Aim of the task:
Repeat the data word for word and skip the pictures.
|---|
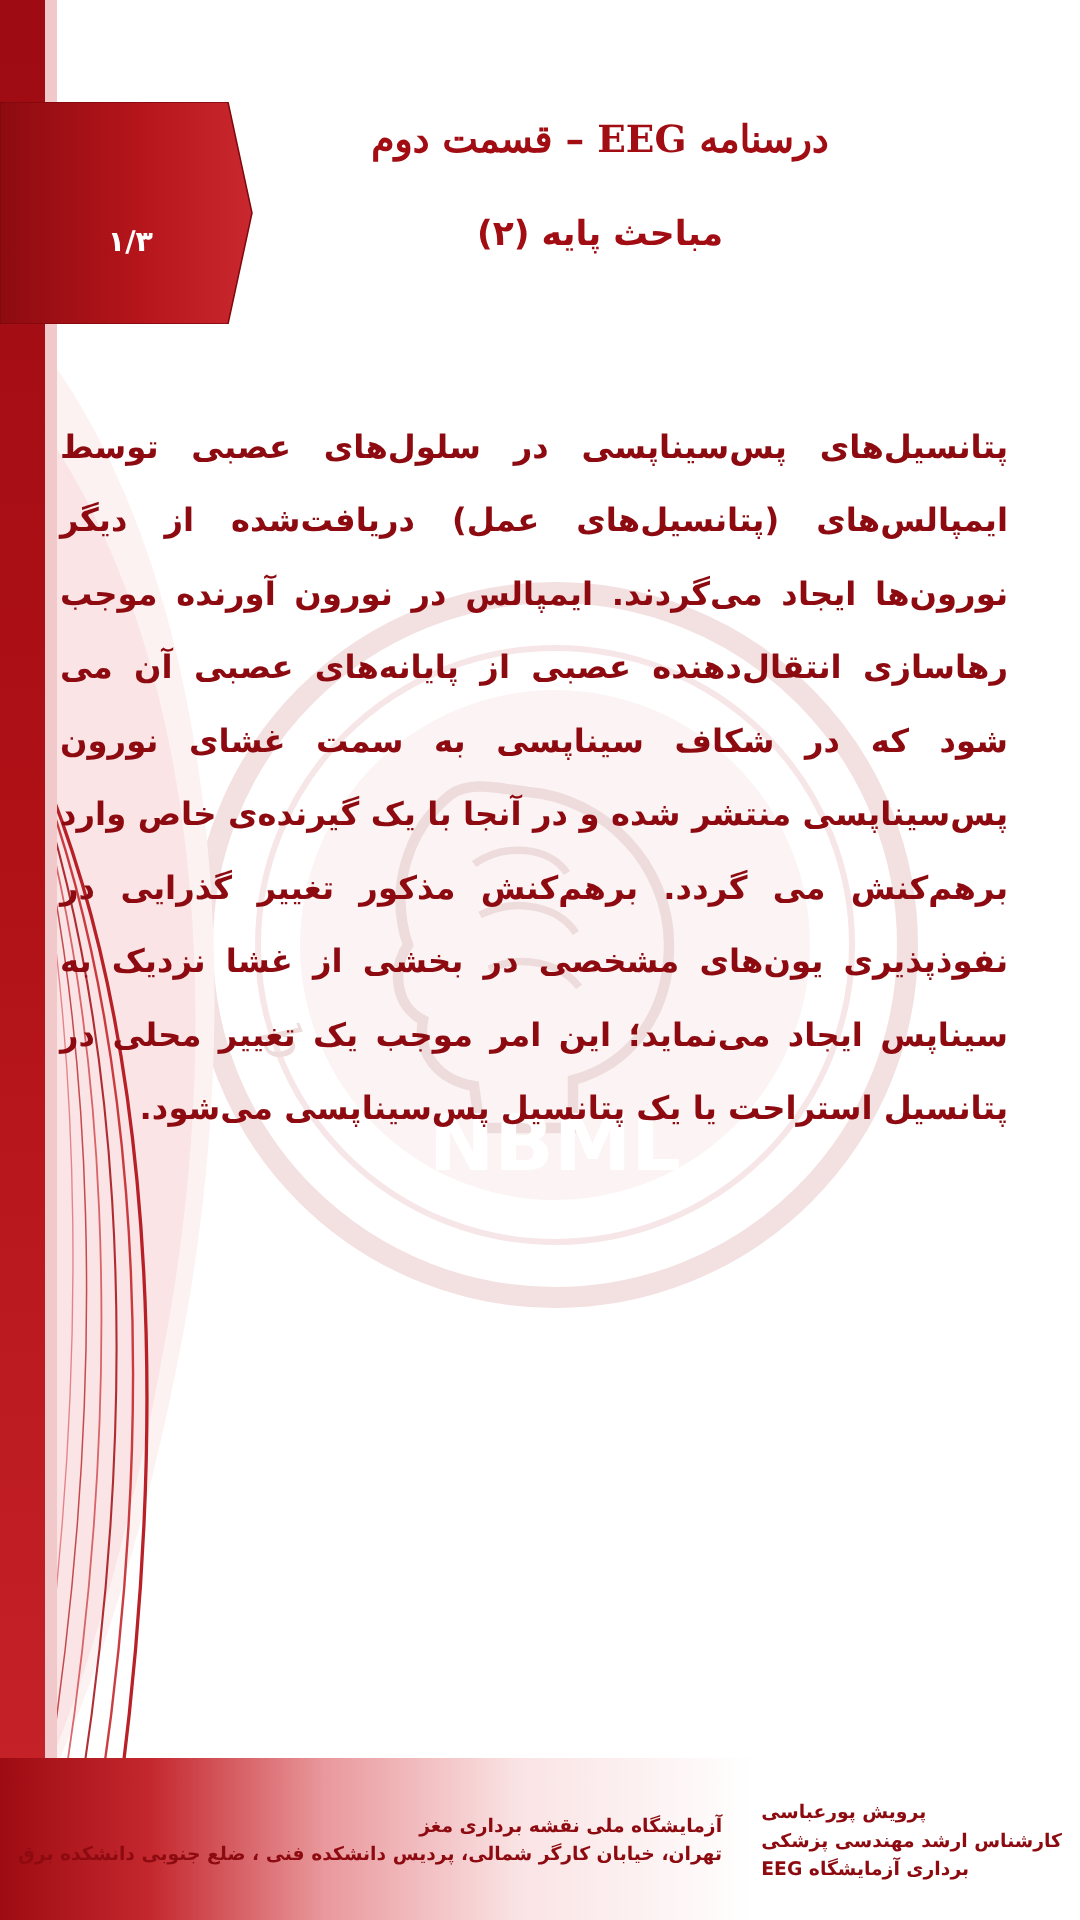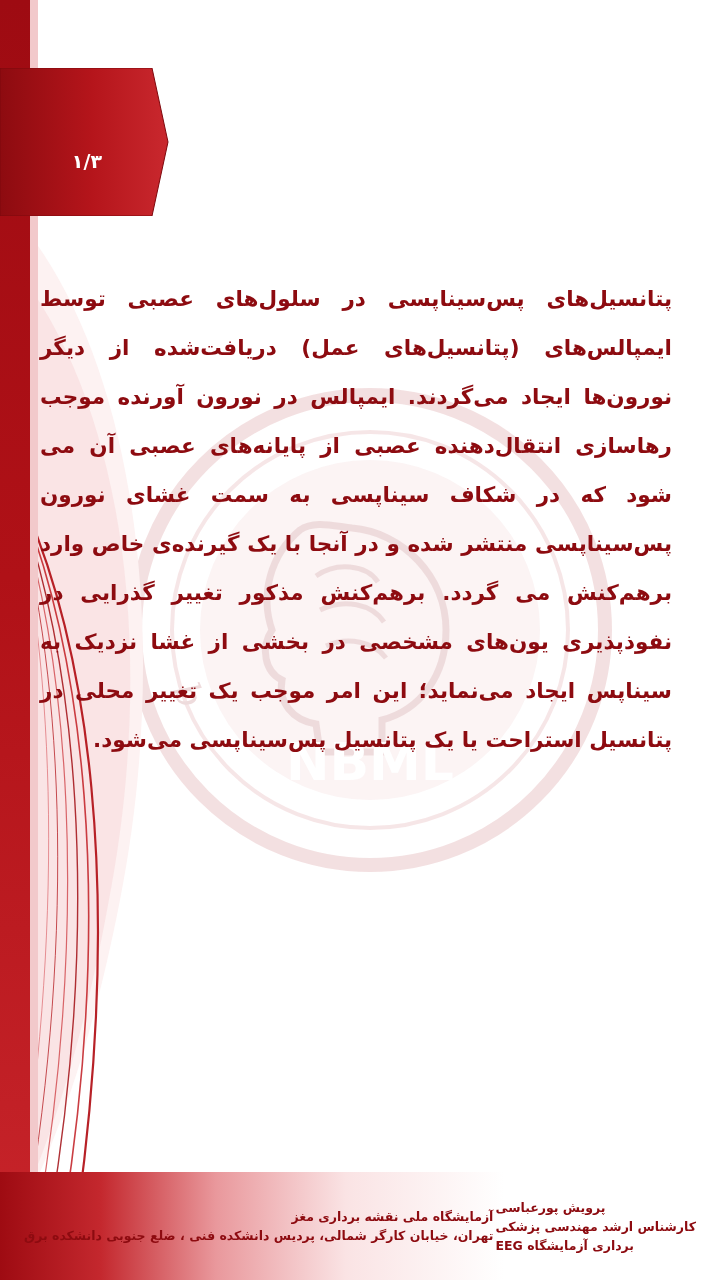--- a/index.html
+++ b/index.html
@@ -156,21 +156,21 @@
   }
   .footer-inner {
     position: absolute;
     left: 0;
     bottom: 0;
     width: 720px;
     height: 108px;
     display: flex;
     align-items: center;
     justify-content: space-between;
-    padding: 0 24px;
+    padding: 0 12px;
     box-sizing: border-box;
     z-index: 7;
   }
   .footer-right {
     color: #8d0b10;
     font-size: 12.5px;
     line-height: 19px;
     text-align: right;
     direction: rtl;
     font-weight: bold;
@@ -235,20 +235,24 @@
         <stop offset="55%" stop-color="#b5151b"></stop>
         <stop offset="100%" stop-color="#c9282e"></stop>
       </linearGradient>
     </defs>
     <path d="M0,0 L152,0 L168,74 L152,148 L0,148 Z" fill="url(#hdrGrad)"></path>
     <path d="M0,0 L152,0 L168,74 L152,148 L0,148 Z" fill="none" stroke="#7e080d" stroke-width="1"></path>
   </svg>
 
   <div class="page-number">۱/۳</div>
 
+  <div class="header-text">
+    <div class="header-title-1">درسنامه  EEG – قسمت دوم</div>
+    <div class="header-title-2">مباحث پایه (۲)</div>
+  </div>
 
   <div class="body-wrap">
     <p class="body-text">پتانسیل‌های پس‌سیناپسی در سلول‌های عصبی توسط ایمپالس‌های (پتانسیل‌های عمل) دریافت‌شده از دیگر نورون‌ها ایجاد می‌گردند. ایمپالس در نورون آورنده موجب رهاسازی انتقال‌دهنده عصبی از پایانه‌های عصبی آن می شود که در شکاف سیناپسی به سمت غشای نورون پس‌سیناپسی منتشر شده و در آنجا با یک گیرنده‌ی خاص وارد برهم‌کنش می گردد. برهم‌کنش مذکور تغییر گذرایی در نفوذپذیری یون‌های مشخصی در بخشی از غشا نزدیک به سیناپس ایجاد می‌نماید؛ این امر موجب یک تغییر محلی در پتانسیل استراحت یا یک پتانسیل پس‌سیناپسی می‌شود.</p>
   </div>
 
   <div class="footer">
     <div class="footer-grad"></div>
     <div class="footer-inner">
       <div class="footer-left">
         <div>پرویش پورعباسی</div>

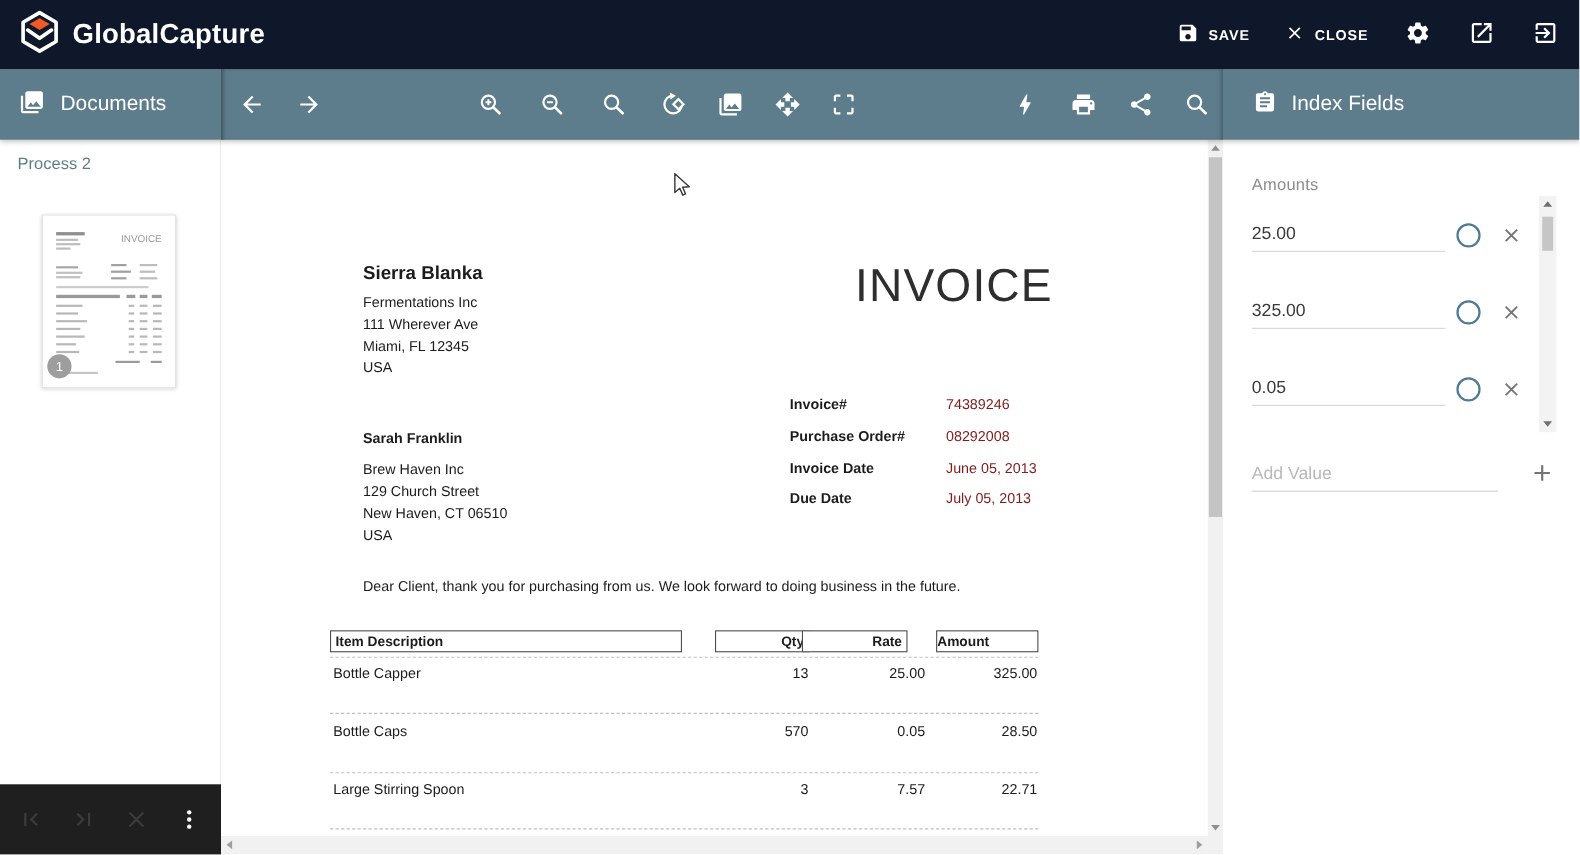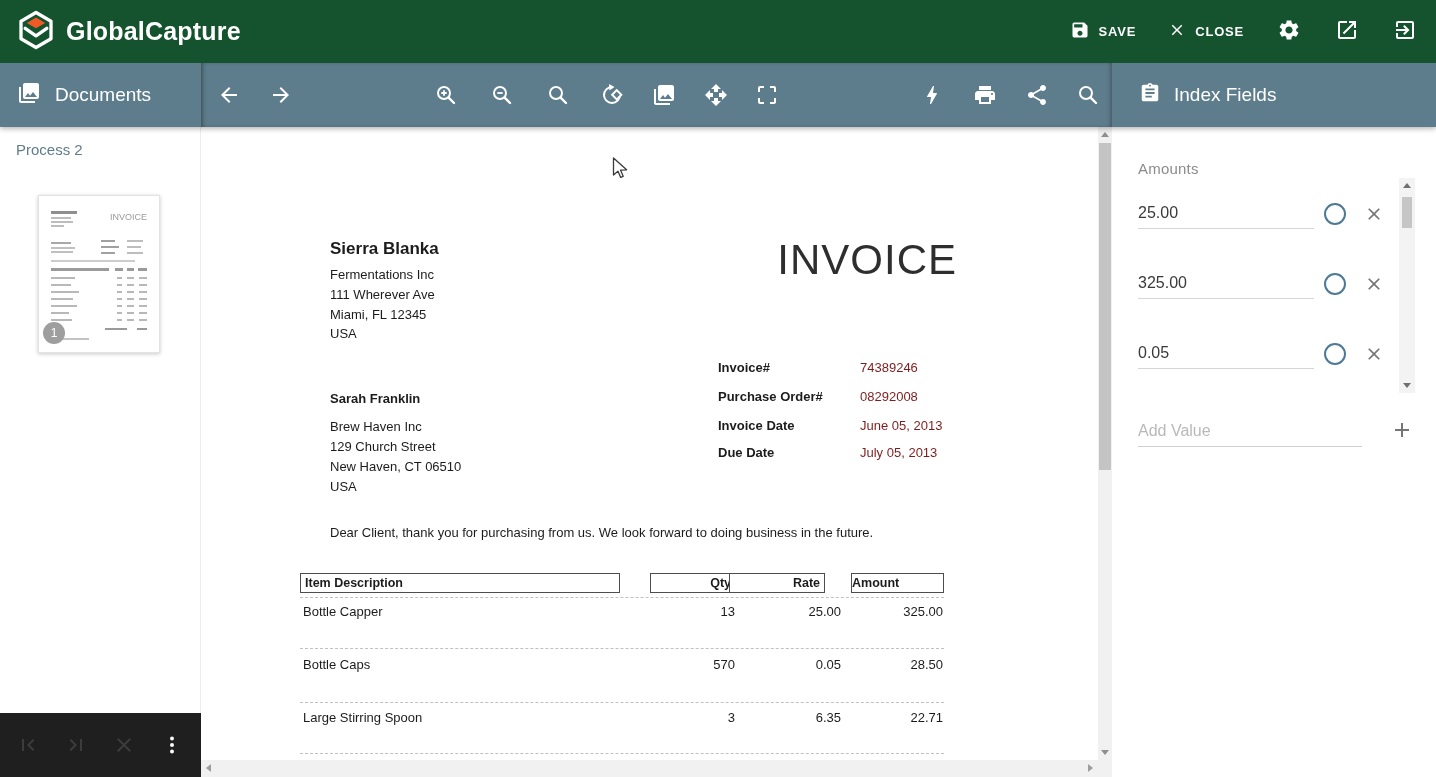--- a/index.html
+++ b/index.html
@@ -1,21 +1,21 @@
 <!DOCTYPE html>
 <html><head>
 <meta charset="utf-8">
 <style>
   * { margin:0; padding:0; box-sizing:border-box; }
   html,body { width:1436px; height:777px; overflow:hidden; }
   body { font-family:"Liberation Sans","DejaVu Sans",sans-serif; background:#fff; }
   .app { position:relative; width:1436px; height:777px; background:#fff; overflow:hidden; }
 
   
-  .topbar { position:absolute; top:0; left:0; width:1436px; height:63px; background:#14532d;
+  .topbar { position:absolute; top:0; left:0; width:1436px; height:63px; background:#0f172a;
             display:flex; align-items:center; justify-content:space-between; padding:0 18px 0 16px; z-index:40; }
   .brand { display:flex; align-items:center; gap:10px; }
   .brand-text { color:#fff; font-size:25px; font-weight:700; letter-spacing:.2px; }
   .topbar-actions { display:flex; align-items:center; gap:32px; }
   .tb-action { display:flex; align-items:center; gap:9px; color:#fff; background:none; border:none;
                font-family:inherit; font-size:13px; font-weight:700; letter-spacing:.8px; cursor:pointer; }
   .icon-btn { background:none; border:none; cursor:pointer; width:26px; height:26px; display:flex; align-items:center; justify-content:center; }
 
   
   .header-row { position:absolute; top:63px; left:0; width:1436px; height:64px; background:#5e7d8c;
@@ -382,21 +382,21 @@
     <div class="dash-line" style="top:521px"></div>
 
     <div class="cell" style="left:102px; top:530px">Bottle Caps</div>
     <div class="cell" style="right:377px; top:530px">570</div>
     <div class="cell" style="right:271px; top:530px">0.05</div>
     <div class="cell" style="right:169px; top:530px">28.50</div>
     <div class="dash-line" style="top:575px"></div>
 
     <div class="cell" style="left:102px; top:583px">Large Stirring Spoon</div>
     <div class="cell" style="right:377px; top:583px">3</div>
-    <div class="cell" style="right:271px; top:583px">6.35</div>
+    <div class="cell" style="right:271px; top:583px">7.57</div>
     <div class="cell" style="right:169px; top:583px">22.71</div>
     <div class="dash-line" style="top:626px"></div>
 
     <div class="v-scroll">
       <div class="tri-up"></div>
       <div class="v-thumb"></div>
       <div class="tri-down"></div>
     </div>
     <div class="h-scroll">
       <div class="tri-left"></div>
|---|
Answer to this task:
--- a/index.html
+++ b/index.html
@@ -156,21 +156,21 @@
   }
   .footer-inner {
     position: absolute;
     left: 0;
     bottom: 0;
     width: 720px;
     height: 108px;
     display: flex;
     align-items: center;
     justify-content: space-between;
-    padding: 0 24px;
+    padding: 0 12px;
     box-sizing: border-box;
     z-index: 7;
   }
   .footer-right {
     color: #8d0b10;
     font-size: 12.5px;
     line-height: 19px;
     text-align: right;
     direction: rtl;
     font-weight: bold;
@@ -235,20 +235,24 @@
         <stop offset="55%" stop-color="#b5151b"></stop>
         <stop offset="100%" stop-color="#c9282e"></stop>
       </linearGradient>
     </defs>
     <path d="M0,0 L152,0 L168,74 L152,148 L0,148 Z" fill="url(#hdrGrad)"></path>
     <path d="M0,0 L152,0 L168,74 L152,148 L0,148 Z" fill="none" stroke="#7e080d" stroke-width="1"></path>
   </svg>
 
   <div class="page-number">۱/۳</div>
 
+  <div class="header-text">
+    <div class="header-title-1">درسنامه  EEG – قسمت دوم</div>
+    <div class="header-title-2">مباحث پایه (۲)</div>
+  </div>
 
   <div class="body-wrap">
     <p class="body-text">پتانسیل‌های پس‌سیناپسی در سلول‌های عصبی توسط ایمپالس‌های (پتانسیل‌های عمل) دریافت‌شده از دیگر نورون‌ها ایجاد می‌گردند. ایمپالس در نورون آورنده موجب رهاسازی انتقال‌دهنده عصبی از پایانه‌های عصبی آن می شود که در شکاف سیناپسی به سمت غشای نورون پس‌سیناپسی منتشر شده و در آنجا با یک گیرنده‌ی خاص وارد برهم‌کنش می گردد. برهم‌کنش مذکور تغییر گذرایی در نفوذپذیری یون‌های مشخصی در بخشی از غشا نزدیک به سیناپس ایجاد می‌نماید؛ این امر موجب یک تغییر محلی در پتانسیل استراحت یا یک پتانسیل پس‌سیناپسی می‌شود.</p>
   </div>
 
   <div class="footer">
     <div class="footer-grad"></div>
     <div class="footer-inner">
       <div class="footer-left">
         <div>پرویش پورعباسی</div>

--- a/index.html
+++ b/index.html
@@ -1,21 +1,21 @@
 <!DOCTYPE html>
 <html><head>
 <meta charset="utf-8">
 <style>
   * { margin:0; padding:0; box-sizing:border-box; }
   html,body { width:1436px; height:777px; overflow:hidden; }
   body { font-family:"Liberation Sans","DejaVu Sans",sans-serif; background:#fff; }
   .app { position:relative; width:1436px; height:777px; background:#fff; overflow:hidden; }
 
   
-  .topbar { position:absolute; top:0; left:0; width:1436px; height:63px; background:#14532d;
+  .topbar { position:absolute; top:0; left:0; width:1436px; height:63px; background:#0f172a;
             display:flex; align-items:center; justify-content:space-between; padding:0 18px 0 16px; z-index:40; }
   .brand { display:flex; align-items:center; gap:10px; }
   .brand-text { color:#fff; font-size:25px; font-weight:700; letter-spacing:.2px; }
   .topbar-actions { display:flex; align-items:center; gap:32px; }
   .tb-action { display:flex; align-items:center; gap:9px; color:#fff; background:none; border:none;
                font-family:inherit; font-size:13px; font-weight:700; letter-spacing:.8px; cursor:pointer; }
   .icon-btn { background:none; border:none; cursor:pointer; width:26px; height:26px; display:flex; align-items:center; justify-content:center; }
 
   
   .header-row { position:absolute; top:63px; left:0; width:1436px; height:64px; background:#5e7d8c;
@@ -382,21 +382,21 @@
     <div class="dash-line" style="top:521px"></div>
 
     <div class="cell" style="left:102px; top:530px">Bottle Caps</div>
     <div class="cell" style="right:377px; top:530px">570</div>
     <div class="cell" style="right:271px; top:530px">0.05</div>
     <div class="cell" style="right:169px; top:530px">28.50</div>
     <div class="dash-line" style="top:575px"></div>
 
     <div class="cell" style="left:102px; top:583px">Large Stirring Spoon</div>
     <div class="cell" style="right:377px; top:583px">3</div>
-    <div class="cell" style="right:271px; top:583px">6.35</div>
+    <div class="cell" style="right:271px; top:583px">7.57</div>
     <div class="cell" style="right:169px; top:583px">22.71</div>
     <div class="dash-line" style="top:626px"></div>
 
     <div class="v-scroll">
       <div class="tri-up"></div>
       <div class="v-thumb"></div>
       <div class="tri-down"></div>
     </div>
     <div class="h-scroll">
       <div class="tri-left"></div>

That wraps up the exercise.